_Prompt_
Copy exactly the lines that run from the line containing "307 191 163" to the end of the material below, both ends included.

_Records for this task_
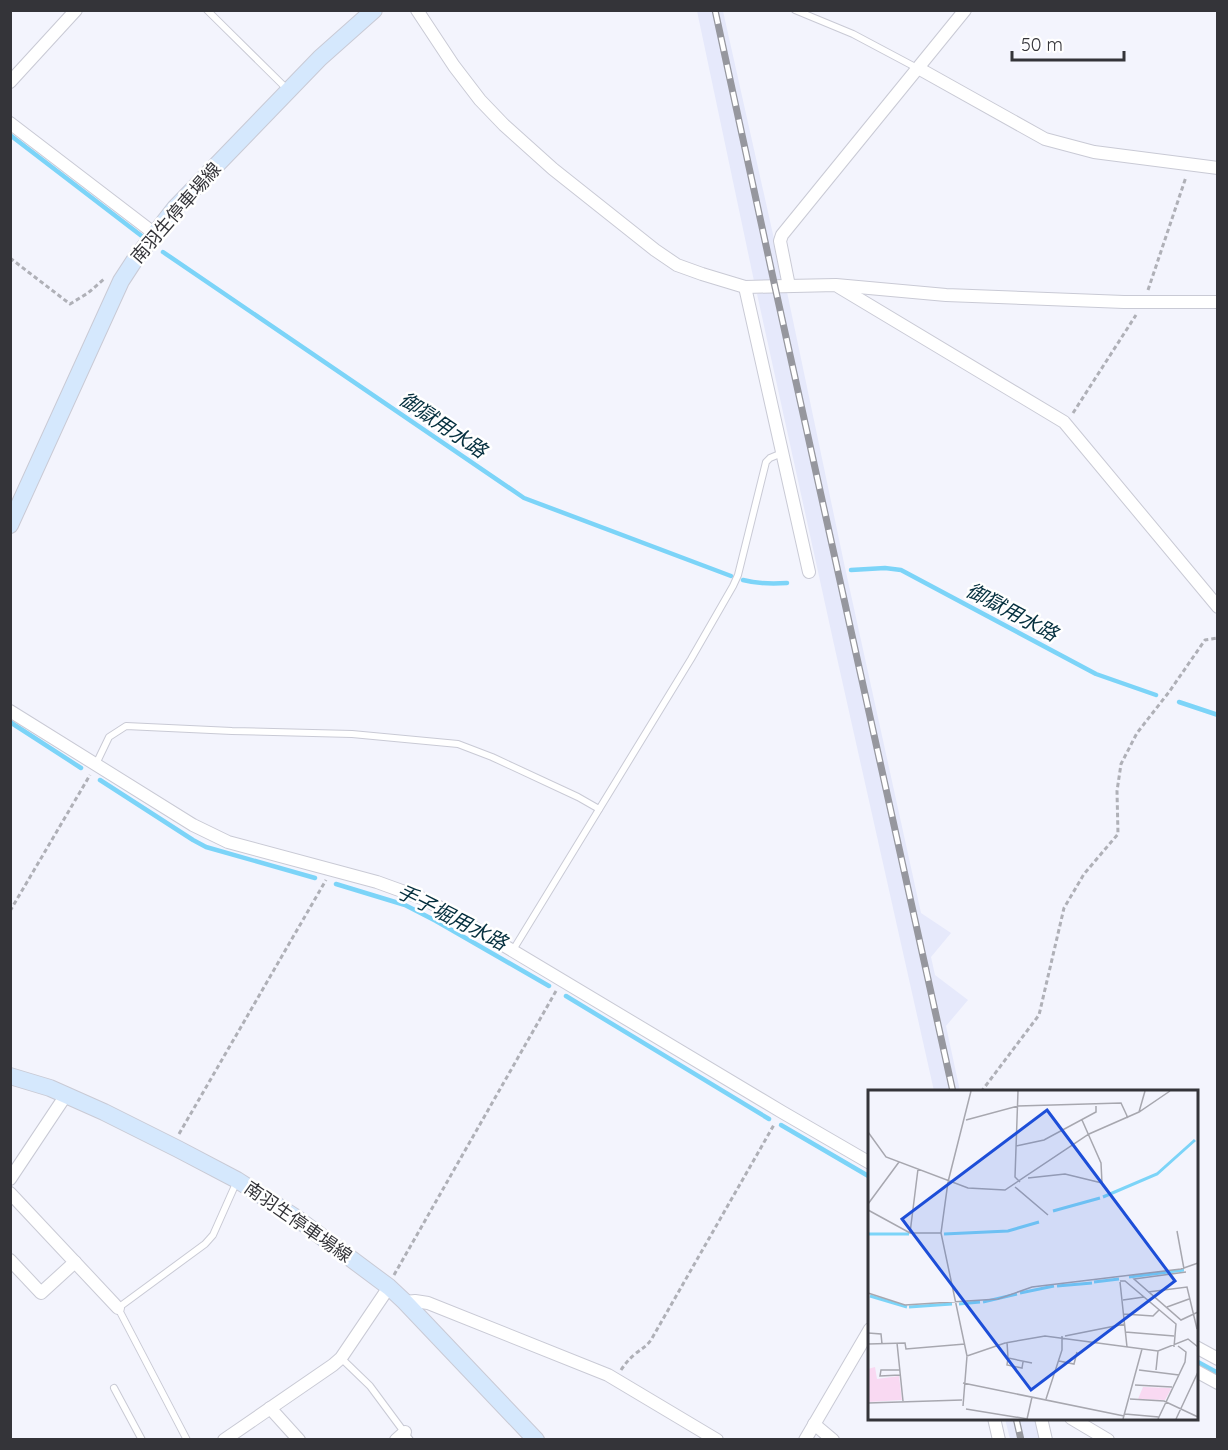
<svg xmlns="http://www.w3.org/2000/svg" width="1228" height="1450" viewBox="0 0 1228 1450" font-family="Quicksand,'Noto Sans JP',sans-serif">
<rect width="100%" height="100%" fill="#f3f4fd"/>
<g fill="#e6e9fb">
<path d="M697 11H723L783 279 776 283 754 281Z"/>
<path d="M764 292H787L844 563 921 913 951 933 931 957 935 975 968 1000 946 1026 960 1091H934L835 649 757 294Z"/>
<path d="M1005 1419H1035L1040 1439H1010Z"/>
</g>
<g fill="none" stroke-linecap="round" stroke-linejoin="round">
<g stroke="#7cd4f8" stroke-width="4.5">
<path d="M10 135 143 237"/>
<path d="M163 252 524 498 731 576"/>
<path d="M851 570 885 568 901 570 1096 674 1156 695"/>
<path d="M743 580C758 584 772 584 787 583"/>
<path d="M1179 702 1218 715"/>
<path d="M10 722 81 768"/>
<path d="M100 780 193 840 206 847 315 878"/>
<path d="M336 884 405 905 436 921 549 986"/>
<path d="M566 996 769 1119"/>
<path d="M781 1125 870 1177"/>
<path d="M1196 1361 1218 1373"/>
</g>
<defs>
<g id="lane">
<path d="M207 10 288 90"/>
<path d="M795 10 853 34 917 68"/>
<path d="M96 764 109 737 126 726 232 731 352 734 458 744 492 757 578 797 599 809"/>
<path d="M513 950 691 659 733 586 738 575 766 462 770 458 782 453"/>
<path d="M341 1358 370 1386 410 1440"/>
<path d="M114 1388 142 1440"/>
<path d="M187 1440 118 1308 205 1244 213 1235 237 1181"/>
</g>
<g id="street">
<path d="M417 10 454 66 480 100 504 125 553 169 655 250 677 265 702 274 745 287 836 285 946 295 1124 302H1218"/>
<path d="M918 68 1045 139 1094 152 1218 168"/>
<path d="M10 82 76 10"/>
<path d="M10 123 155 234"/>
<path d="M789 286 780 241 782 235 965 10"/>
<path d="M745 287 809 572"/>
<path d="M839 287 1064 422 1218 607"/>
<path d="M10 711 193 825 228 842 377 882 424 899 448 912 782 1112 870 1163"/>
<path d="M10 1179 66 1095"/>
<path d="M10 1193 118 1308"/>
<path d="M10 1260 41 1293 75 1262"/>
<path d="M405 1302 415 1301 428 1303 608 1375 717 1440"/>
<path d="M1196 1347 1218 1359"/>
<path d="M1196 1371 1218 1383"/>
<path d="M270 1408 299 1440"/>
<path d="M994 1418 999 1440"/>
<path d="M1041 1418 1046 1440"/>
<path d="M1071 1418 1108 1440"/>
<path d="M814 1424 833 1440"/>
<path d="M224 1440 333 1365 341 1358 389 1287"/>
<path d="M396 1440 405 1432"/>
<path d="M805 1440 870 1329"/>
</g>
<g id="secondary">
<path d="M10 525 121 281 136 258 175 208 320 58 374 10"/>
<path d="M10 1076 50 1088 104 1112 178 1149 237 1180 295 1217 389 1287 405 1302 536 1440"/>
</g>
</defs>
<use href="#lane" stroke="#c9cad5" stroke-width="8"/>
<use href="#street" stroke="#c9cad5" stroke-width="14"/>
<use href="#secondary" stroke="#c9cad5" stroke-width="18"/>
<g stroke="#afb0b7" stroke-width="3" stroke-dasharray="4.5 3" stroke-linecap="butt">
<path d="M10 258 70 304 88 293 104 279"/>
<path d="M1148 290 1186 177"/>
<path d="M1073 413 1136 315"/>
<path d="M10 911 90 775"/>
<path d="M981 1092 1039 1015 1064 908 1084 874 1118 834 1117 791 1121 764 1137 733 1169 692 1205 640 1218 638"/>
<path d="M179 1134 326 880"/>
<path d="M394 1275 556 991"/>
<path d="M621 1370C625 1364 629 1359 635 1354 641 1349 646 1347 651 1340L775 1123"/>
</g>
<use href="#lane" stroke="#fff" stroke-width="6"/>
<use href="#street" stroke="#fff" stroke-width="12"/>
<use href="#secondary" stroke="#d5e8fd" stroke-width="16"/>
<defs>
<g id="rail">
<path d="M715 10 775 287 953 1092"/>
<path d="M1016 1418 1021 1440"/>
</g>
</defs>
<use href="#rail" stroke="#96979e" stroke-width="7"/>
<use href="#rail" stroke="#fff" stroke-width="4.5" stroke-dasharray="14" stroke-linecap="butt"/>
</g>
<g text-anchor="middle" stroke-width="5" stroke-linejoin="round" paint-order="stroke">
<g font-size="18" fill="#343439" stroke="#fff">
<text transform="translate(176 213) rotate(-49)" y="6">南羽生停車場線</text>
<text transform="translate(298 1222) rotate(35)" y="6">南羽生停車場線</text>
</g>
<g font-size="20" font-style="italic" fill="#042f3e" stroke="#fff">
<text transform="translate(443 425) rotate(34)" y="7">御獄用水路</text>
<text transform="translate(1012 612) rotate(28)" y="7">御獄用水路</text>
<text transform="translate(452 917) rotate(27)" y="7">手子堀用水路</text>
</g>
</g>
<g transform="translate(868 1090)">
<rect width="330" height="330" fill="#f3f4fd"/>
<path d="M7 277 9 289 31 286 34 310 0 312V279ZM275 297 302 298 303 299 297 310 270 309Z" fill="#f9d9f2"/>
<path fill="none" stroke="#7cd4f8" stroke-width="3" d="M235 107 289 84 327 50M185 121 232 108M0 144H41M76 144 140 141 171 132M261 187 316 180M226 192 251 189M189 196 224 193M152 203 186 196M2 206 39 217M115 212 149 204M91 214 112 212M41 217 84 214"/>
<path fill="none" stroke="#a7a7af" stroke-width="1.5" d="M103 1 80 92 73 143 99 266 137 253 177 246 290 261 320 249 330 257M150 1 147 87 152 92M271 22 277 1M98 30 150 16 253 13 260 28M0 42 18 67 100 98 137 100 221 44 271 22 302 1M148 56 176 50 228 22V16M160 88 197 84 234 93 233 73 214 30M147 97 180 125M0 114 31 72M0 120 42 143H73M309 141 316 179M42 143 50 79M318 182 266 189 313 230 330 222M252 191H257L308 234 306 257M252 192 259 257M280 202 319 197 329 239M0 203 37 215 130 209 164 197 313 179 330 173M255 210 276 207M299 217 321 209M256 224 285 226 291 220M257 242 306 246M0 243 13 244 14 254M197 246 257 234M139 252 140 268 164 273M29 253 35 311M0 254 37 253 38 259 97 254M140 268 139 275 154 278 155 272M191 271 206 274 209 262M32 280H13L12 286 32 285M271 280 311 285M288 280 290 261M95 293 256 326M267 295 304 297M178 309 194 260V246M262 309 296 311 330 327M0 313 94 310M95 316 99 266M98 319 160 329M257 324 291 327M159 329 164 307M255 329 274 259M290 329 317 272 318 262 310 256M308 329 330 282"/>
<path fill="#1d4ed8" fill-opacity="0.15" stroke="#1d4ed8" stroke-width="3" d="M179 20 307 191 163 300 34 129Z"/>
<rect width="330" height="330" fill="none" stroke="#343439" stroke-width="3"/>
</g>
<rect width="1228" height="1450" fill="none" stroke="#343439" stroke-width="24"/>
<path d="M1012 51v9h112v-9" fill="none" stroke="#343439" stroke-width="3"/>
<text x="1021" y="51" font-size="18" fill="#343439" stroke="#ffffff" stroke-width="4.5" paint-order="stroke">50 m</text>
</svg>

_Output of the task_
<path fill="#1d4ed8" fill-opacity="0.15" stroke="#1d4ed8" stroke-width="3" d="M179 20 307 191 163 300 34 129Z"/>
<rect width="330" height="330" fill="none" stroke="#343439" stroke-width="3"/>
</g>
<rect width="1228" height="1450" fill="none" stroke="#343439" stroke-width="24"/>
<path d="M1012 51v9h112v-9" fill="none" stroke="#343439" stroke-width="3"/>
<text x="1021" y="51" font-size="18" fill="#343439" stroke="#ffffff" stroke-width="4.5" paint-order="stroke">50 m</text>
</svg>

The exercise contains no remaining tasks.